**Prompt:**
Lay out as a numbered list the lines of the records from the line containing "What is the range" through the end of the records, leaving out blank lines and the pictures.

**Data shown:**
-.-.-
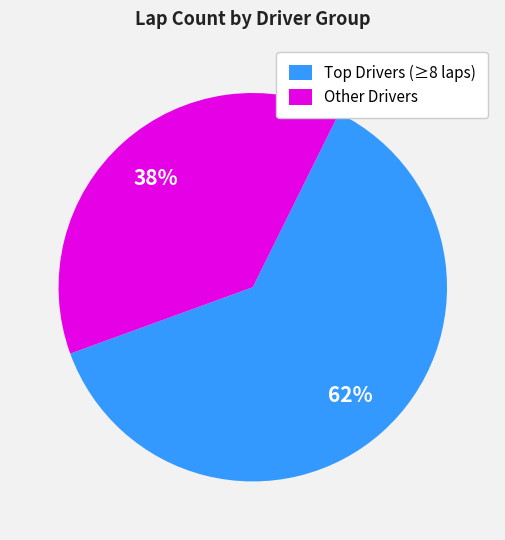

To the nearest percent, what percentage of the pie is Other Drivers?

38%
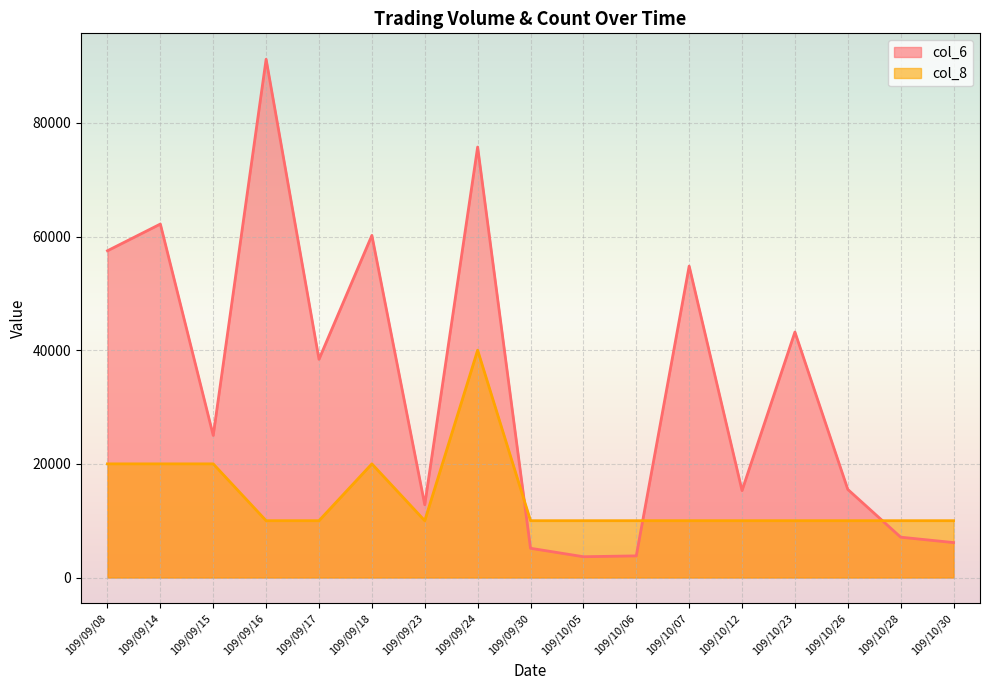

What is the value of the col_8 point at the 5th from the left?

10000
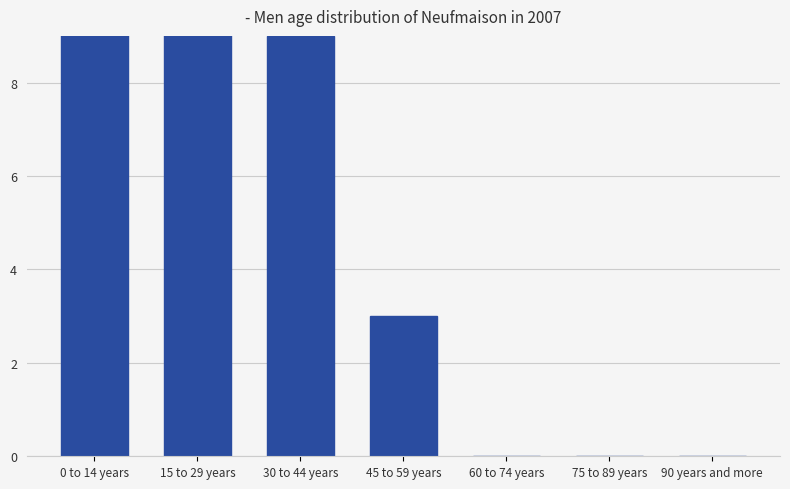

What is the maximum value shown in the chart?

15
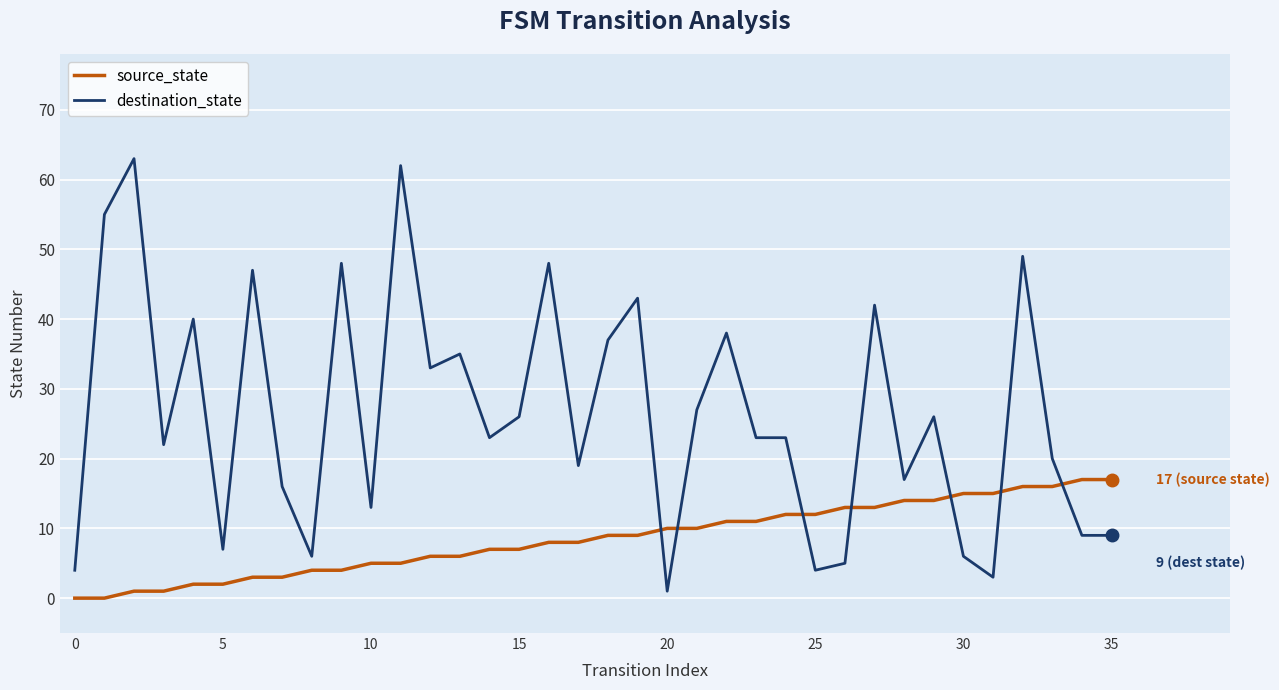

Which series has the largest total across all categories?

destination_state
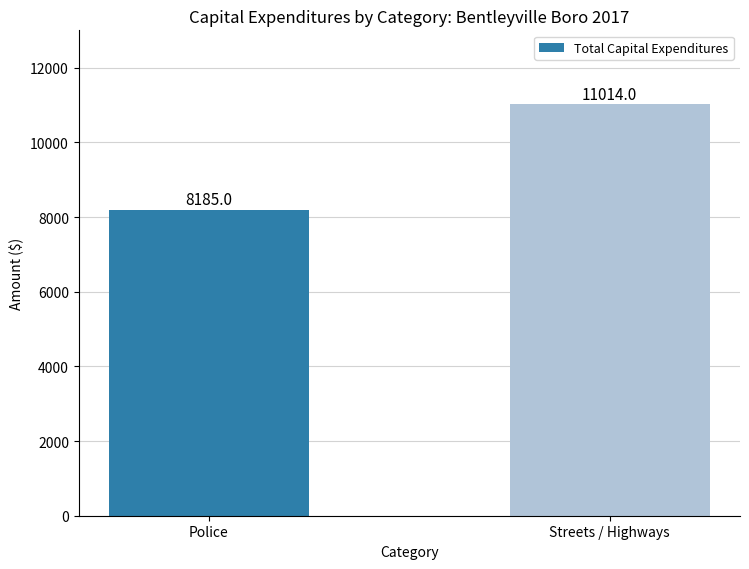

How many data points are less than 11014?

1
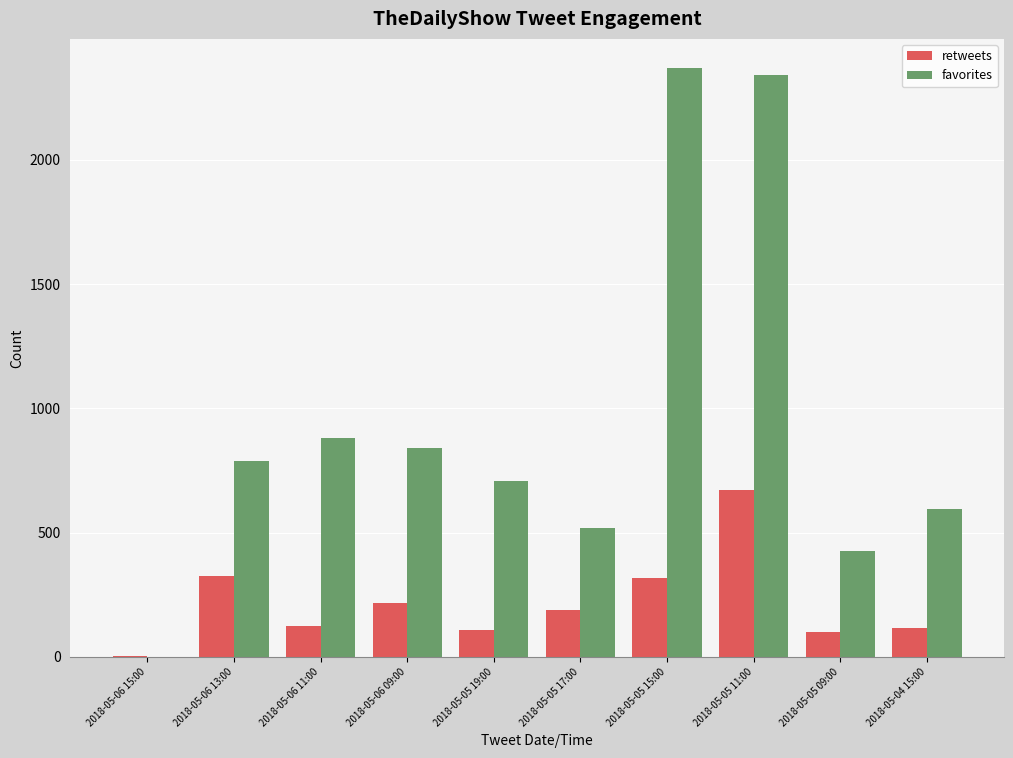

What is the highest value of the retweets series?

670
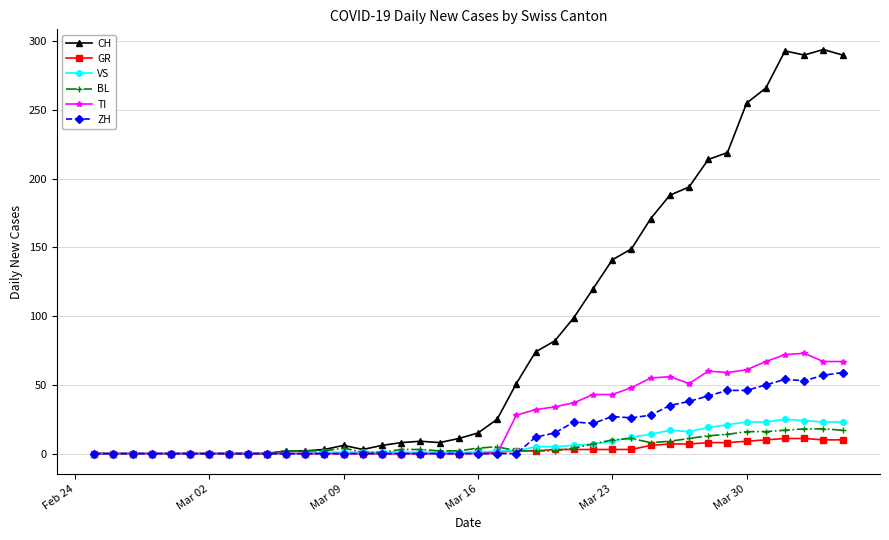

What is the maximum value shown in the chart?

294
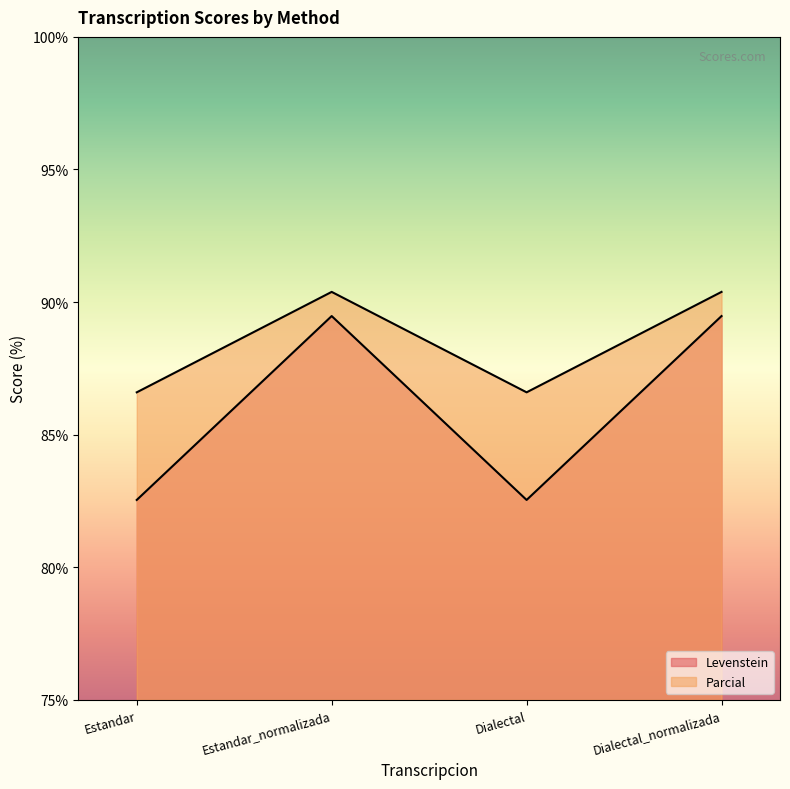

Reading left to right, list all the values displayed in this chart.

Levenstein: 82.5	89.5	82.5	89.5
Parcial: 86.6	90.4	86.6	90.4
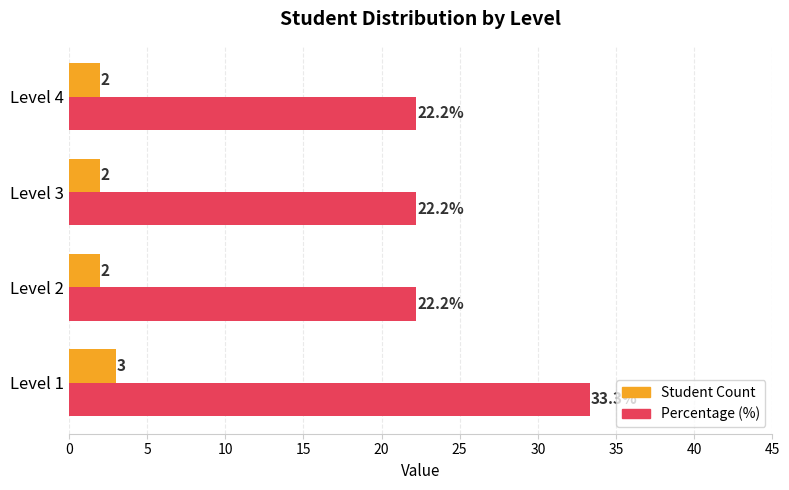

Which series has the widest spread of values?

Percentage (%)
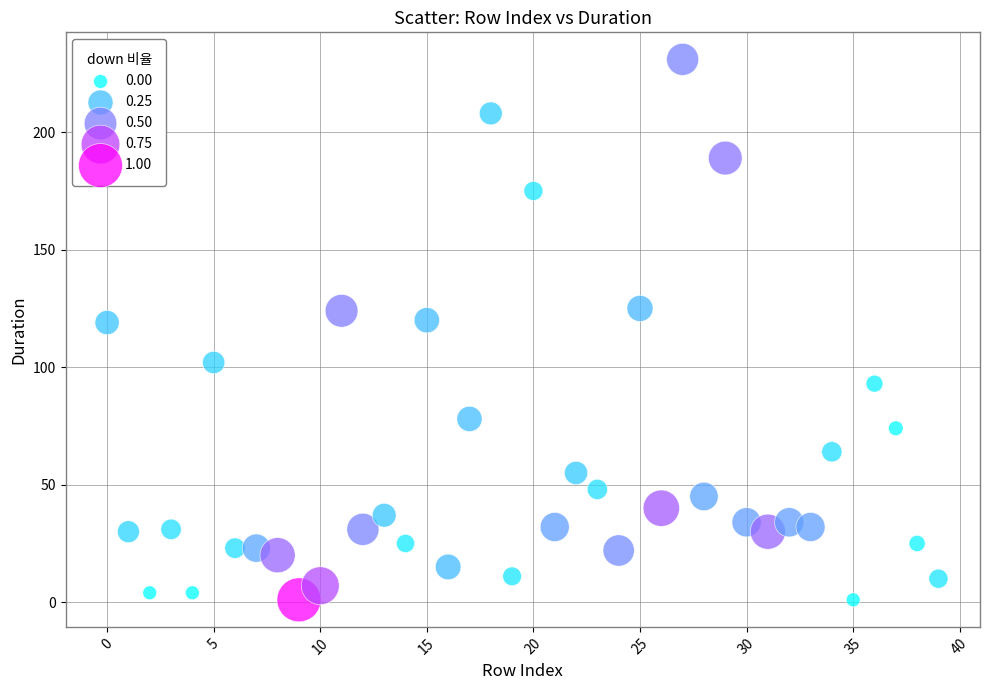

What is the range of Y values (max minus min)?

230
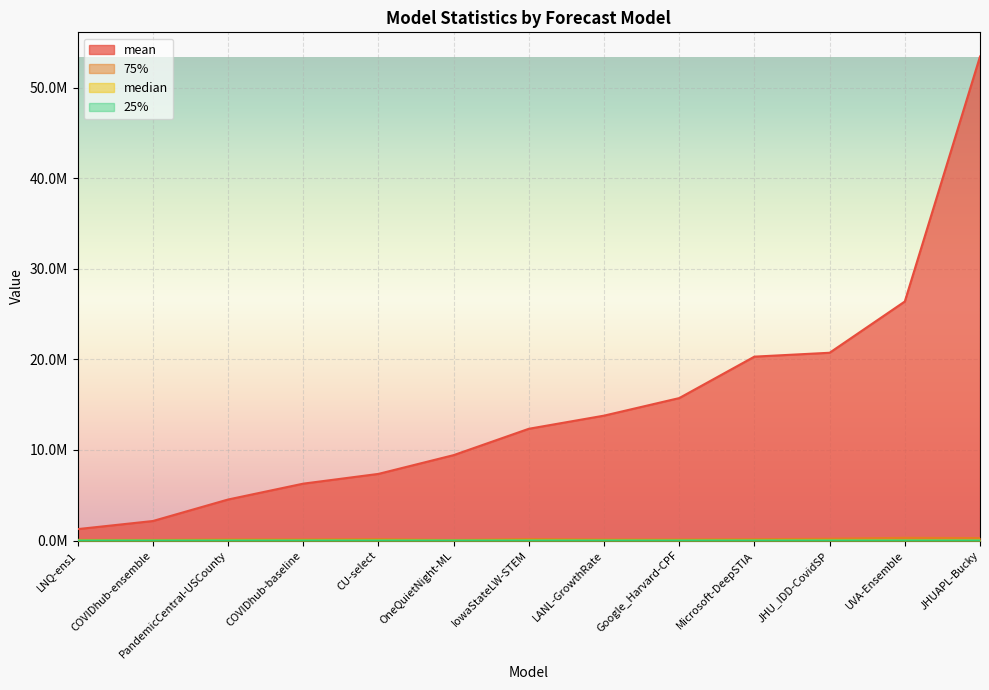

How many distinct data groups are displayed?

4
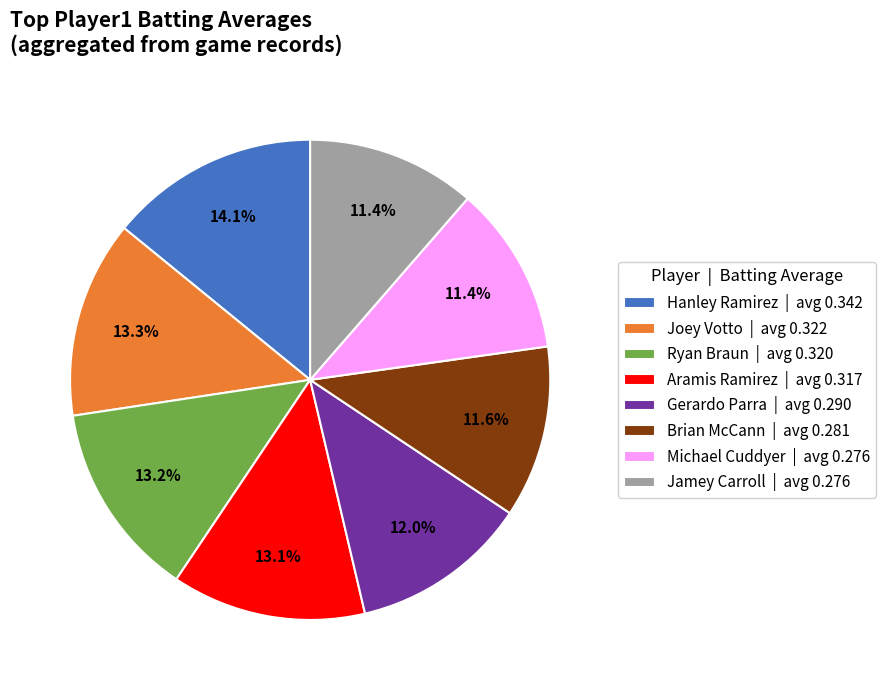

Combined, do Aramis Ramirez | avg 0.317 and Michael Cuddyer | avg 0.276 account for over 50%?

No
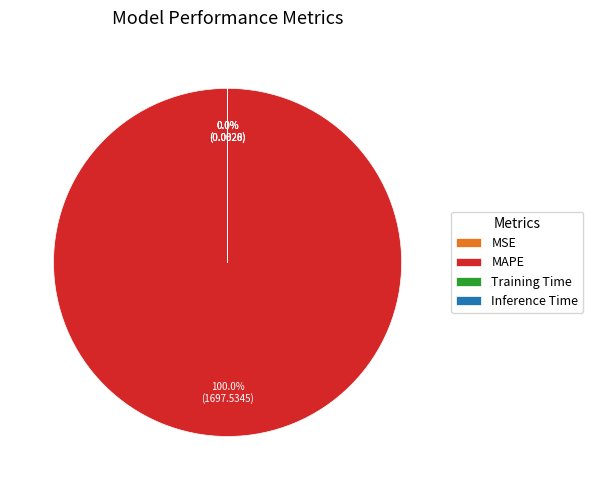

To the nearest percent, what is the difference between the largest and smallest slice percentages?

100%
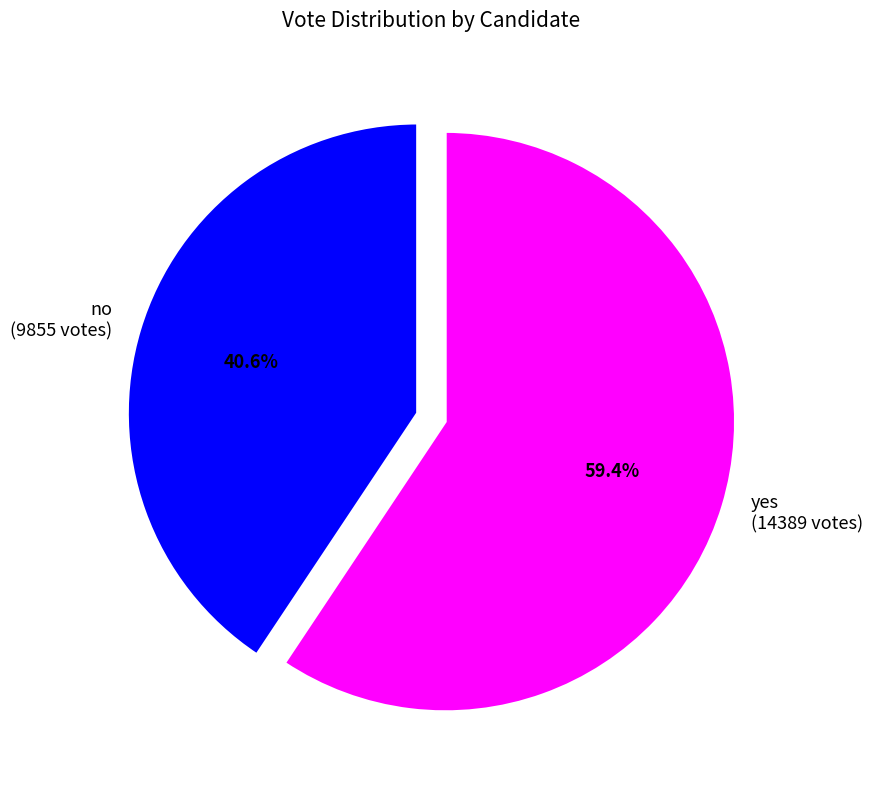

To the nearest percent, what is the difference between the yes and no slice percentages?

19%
-.-.-
**Output below:**
1. What is the range of Y values (max minus min)?
2. 230
3. How many distinct data groups are displayed?
4. 4
5. Combined, do Aramis Ramirez | avg 0.317 and Michael Cuddyer | avg 0.276 account for over 50%?
6. No
7. To the nearest percent, what is the difference between the largest and smallest slice percentages?
8. 100%
9. To the nearest percent, what is the difference between the yes and no slice percentages?
10. 19%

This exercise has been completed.